Prolongue o texto sobre o caráter do Cotrim, começando logo após a última frase apresentada.
── Texto fornecido
Talvez
pareça excessivo o escrúpulo do Cotrim, a quem não souber que ele possuía um
caráter ferozmente honrado. Eu mesmo fui injusto com ele durante os anos que se
seguiram ao inventário de meu pai. Reconheço que era um modelo. Arguíam-no de
avareza, e cuido que tinham razão; mas a avareza é apenas a exageração de uma
virtude, e as virtudes devem ser como os orçamentos: melhor é o saldo que o
défict.
Como
era muito seco de maneiras, tinha inimigos que chegavam a acusá-lo de bárbaro.
O único fato alegado neste particular era o de mandar com frequência escravos
ao calabouço, donde eles desciam a escorrer sangue; mas, além de que ele só
mandava os perversos e os fujões, ocorre que, tendo longamente contrabandeado
em escravos, habituara-se de certo modo ao trato um pouco mais duro que esse
gênero de negócio requeria, e não se pode honestamente atribuir à índole original
de um homem o que é puro efeito de relações sociais.
────
── Dados fornecidos
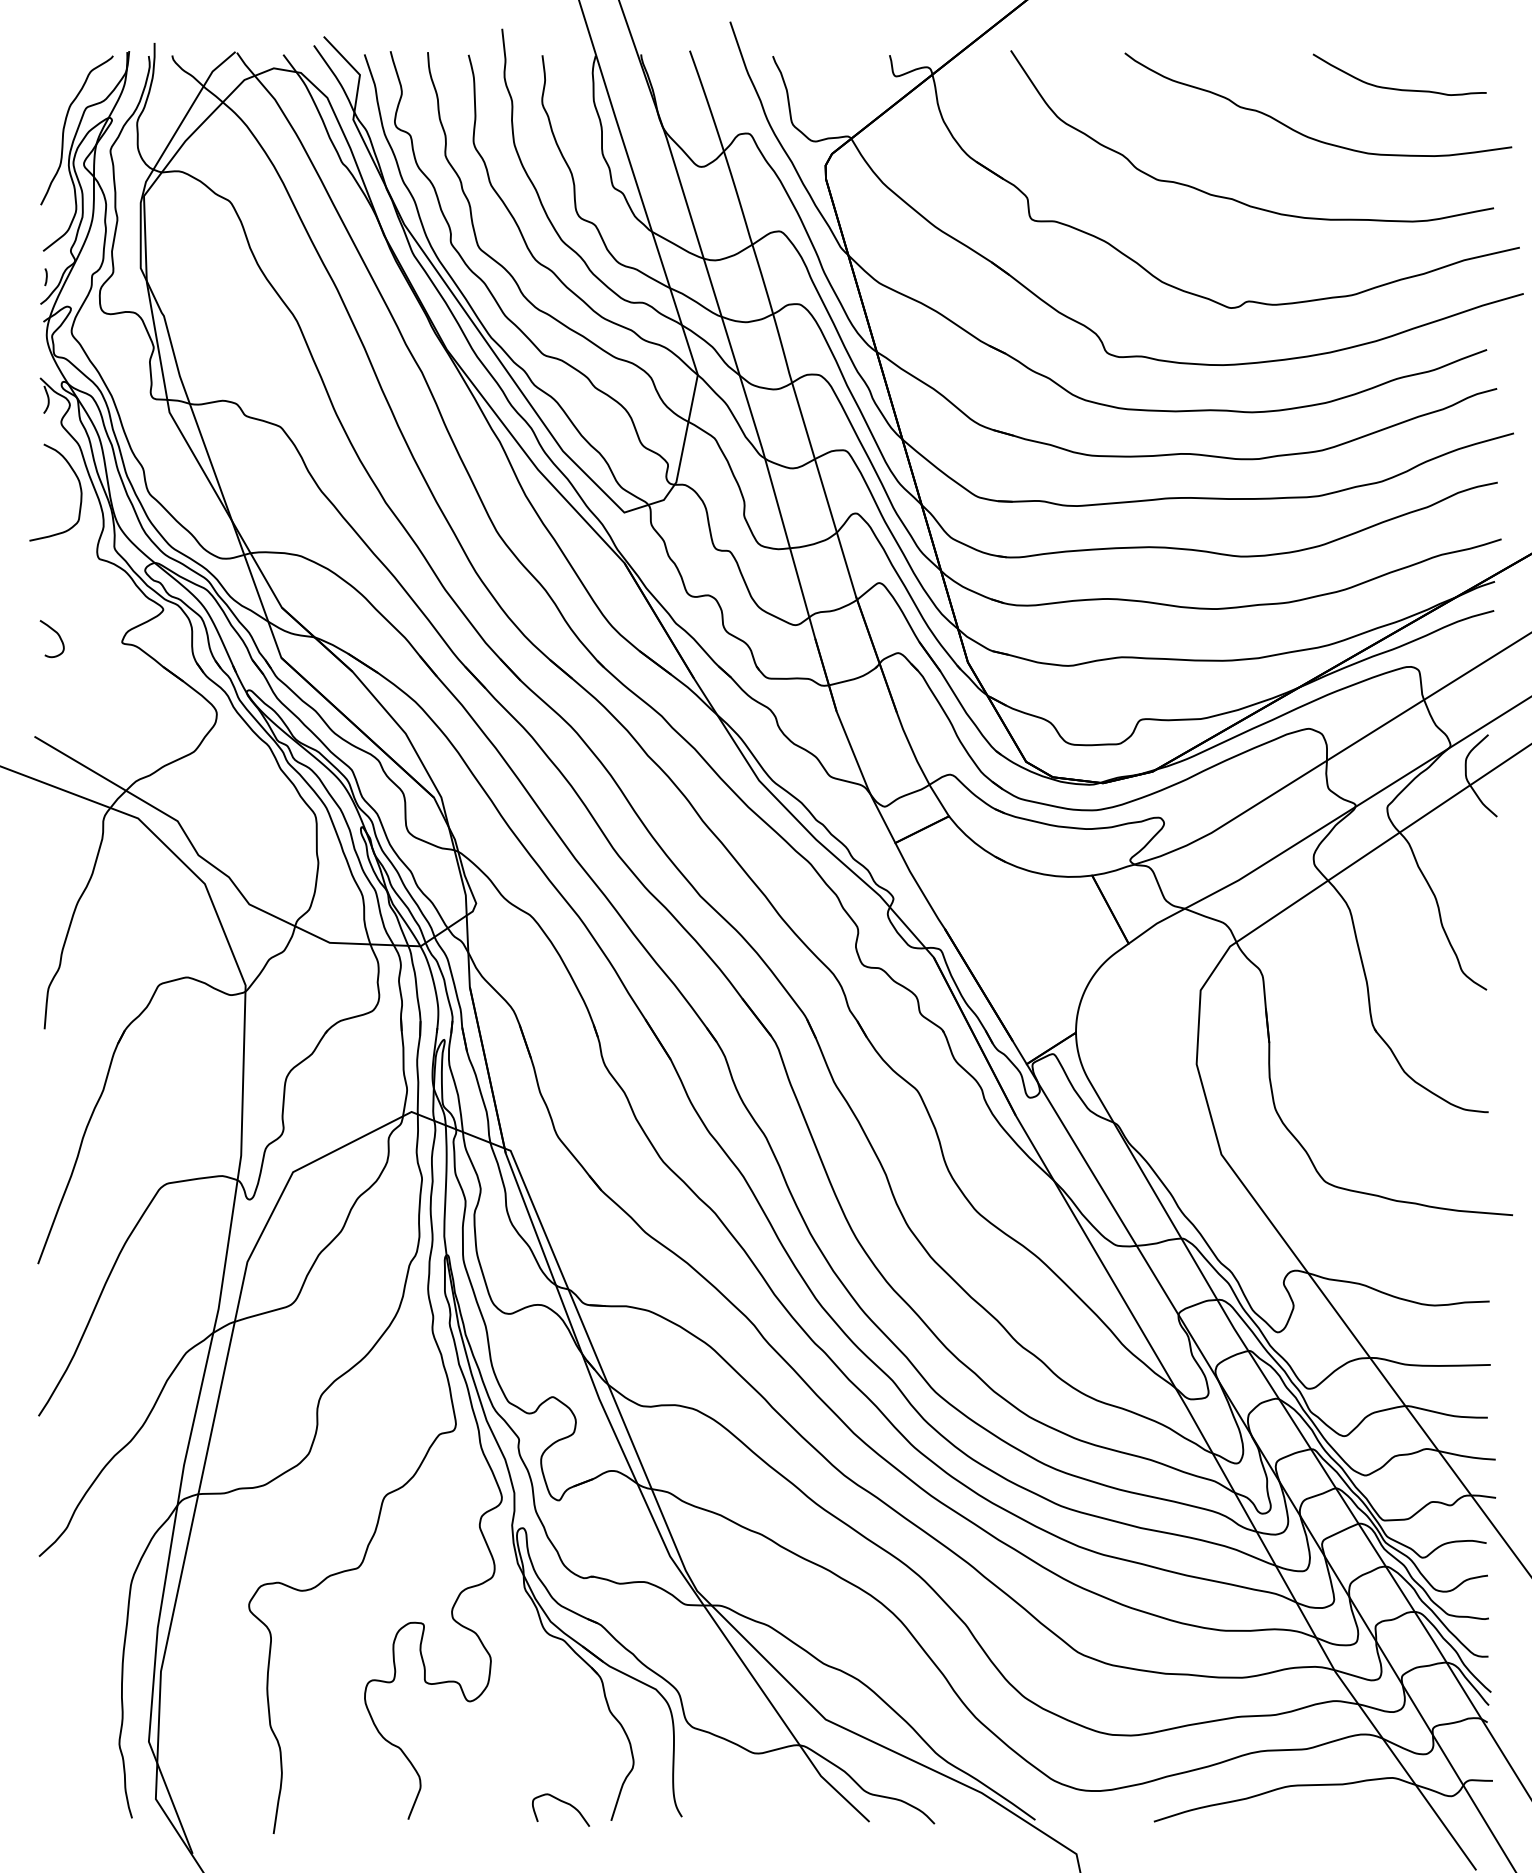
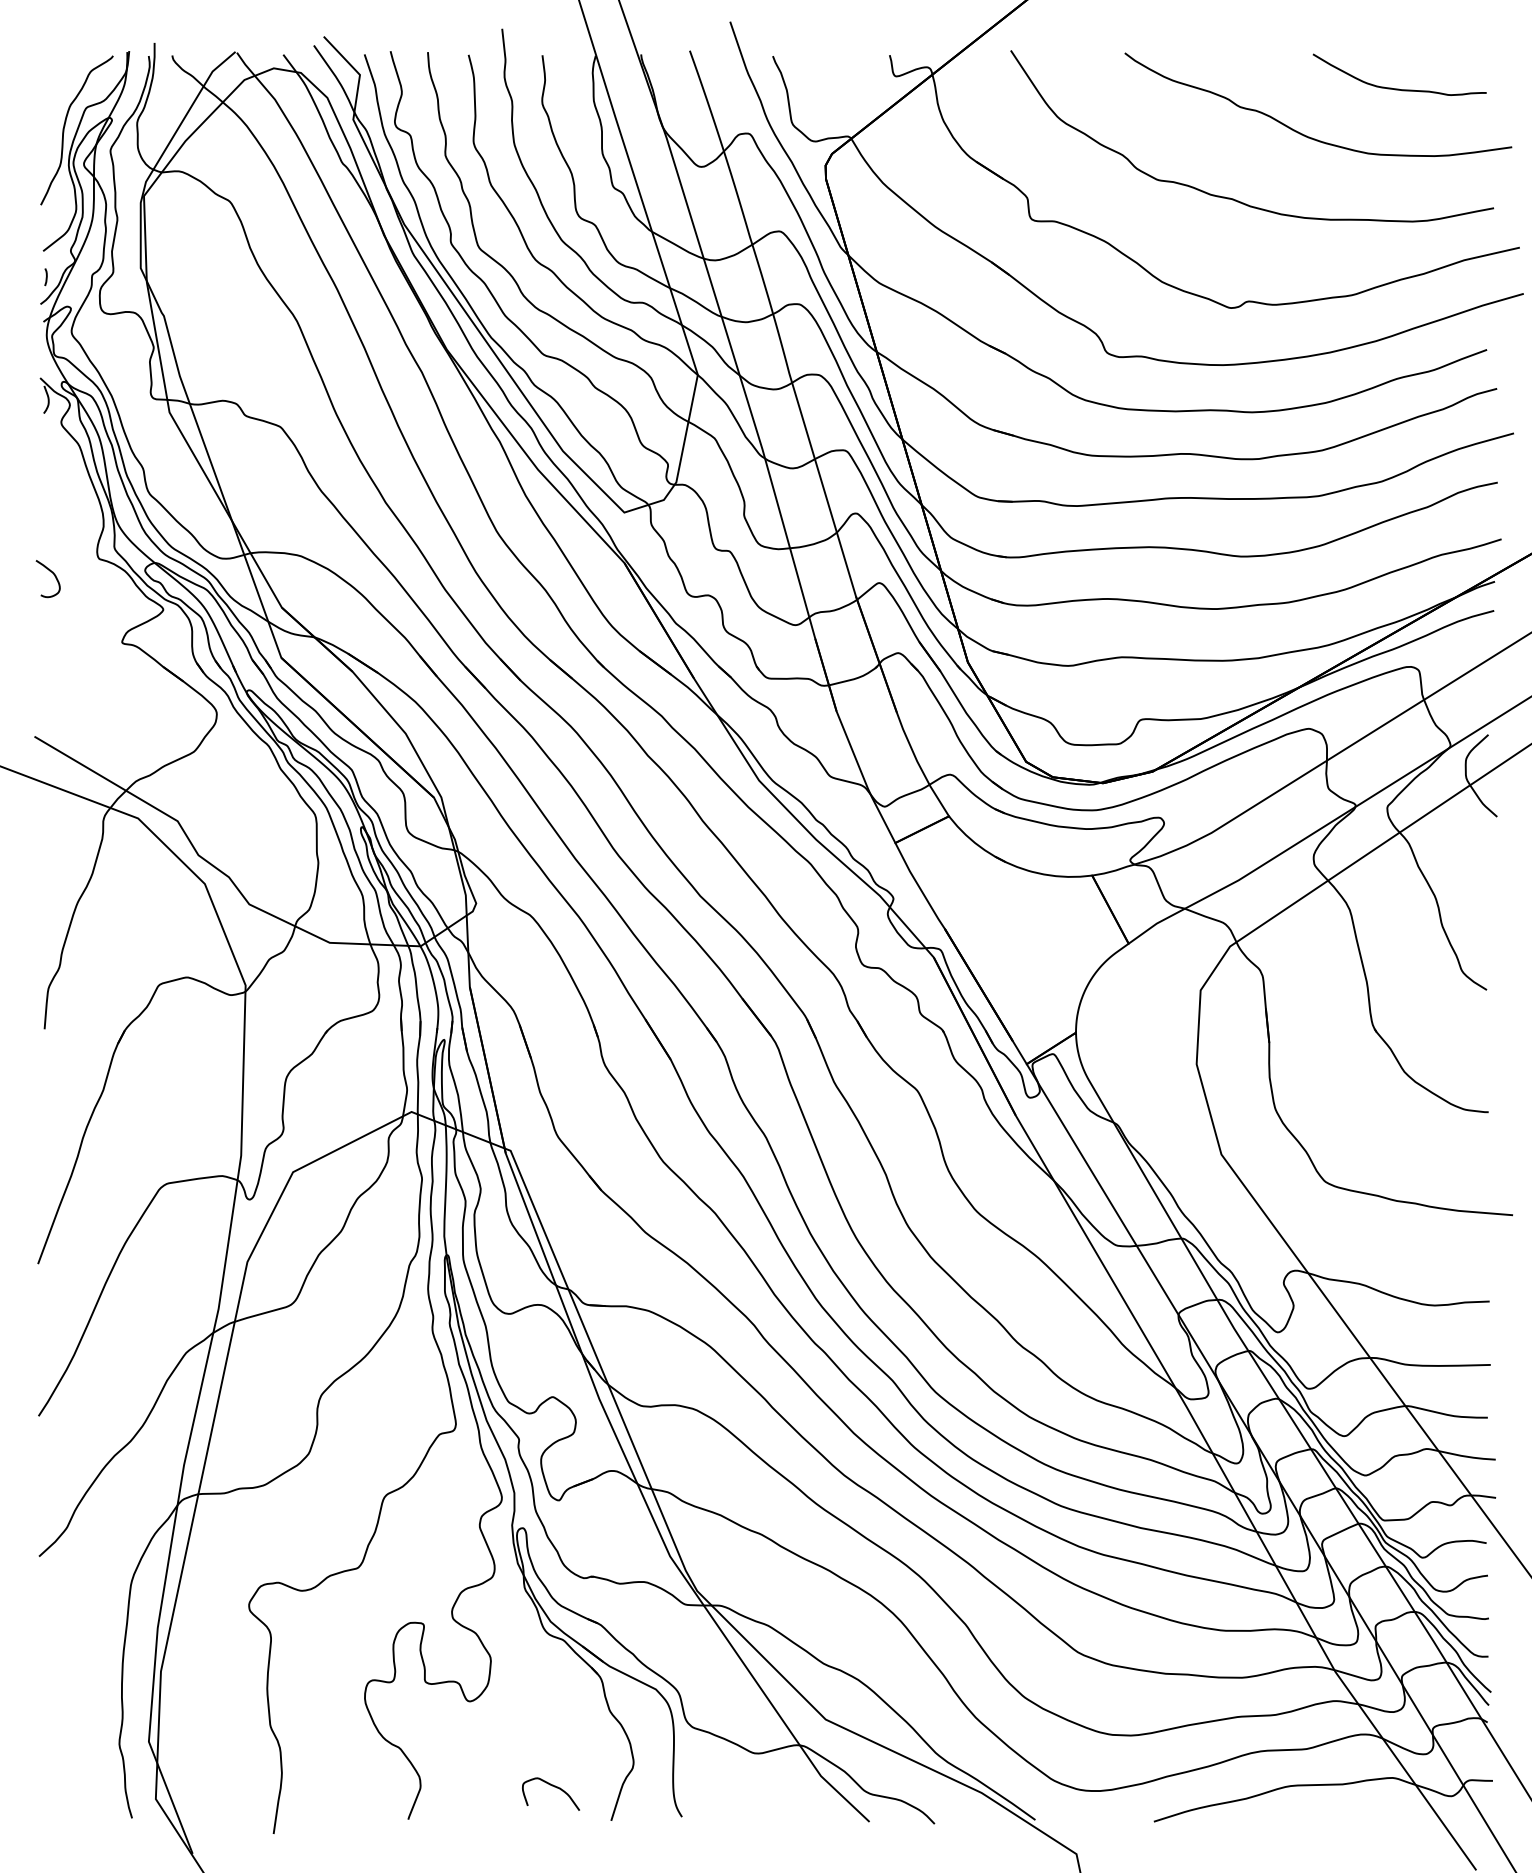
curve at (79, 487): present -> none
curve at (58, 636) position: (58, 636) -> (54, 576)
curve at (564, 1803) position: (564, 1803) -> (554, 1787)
────
● Resposta ao exercício:
A
prova de que o Cotrim tinha sentimentos pios encontrava-se no seu amor aos
filhos, e na dor que padeceu quando morreu Sara, dali a alguns meses; prova
irrefutável, acho eu, e não única. Era tesoureiro de uma confraria, e irmão de
várias irmandades, e até irmão remido de uma destas, o que não se coaduna muito
com a reputação da avareza; verdade é que o benefício não caíra no chão: a
irmandade (de que ele fora juiz) mandara-lhe tirar o retrato a óleo.
(ASSIS,
M. Memórias póstumas de Brás Cubas. Rio de Janeiro: Nova Aguilar, 1992)
Obra
que inaugura o Realismo na literatura brasileira, Memória póstumas de Brás
Cubas condensa uma expressividade que caracterizaria o estilo machadiano: a
ironia. Descrevendo a moral de seu cunhado, Cotrim, o narrador-personagem Brás
Cubas refina a percepção irônica ao:
A)
acusar o cunhado de ser avarento para confessar-se injustiçado na divisão da
herança paterna.
C)
considerar os “sentimentos pios” demonstrados pelo personagem quando da perda
da filha Sara.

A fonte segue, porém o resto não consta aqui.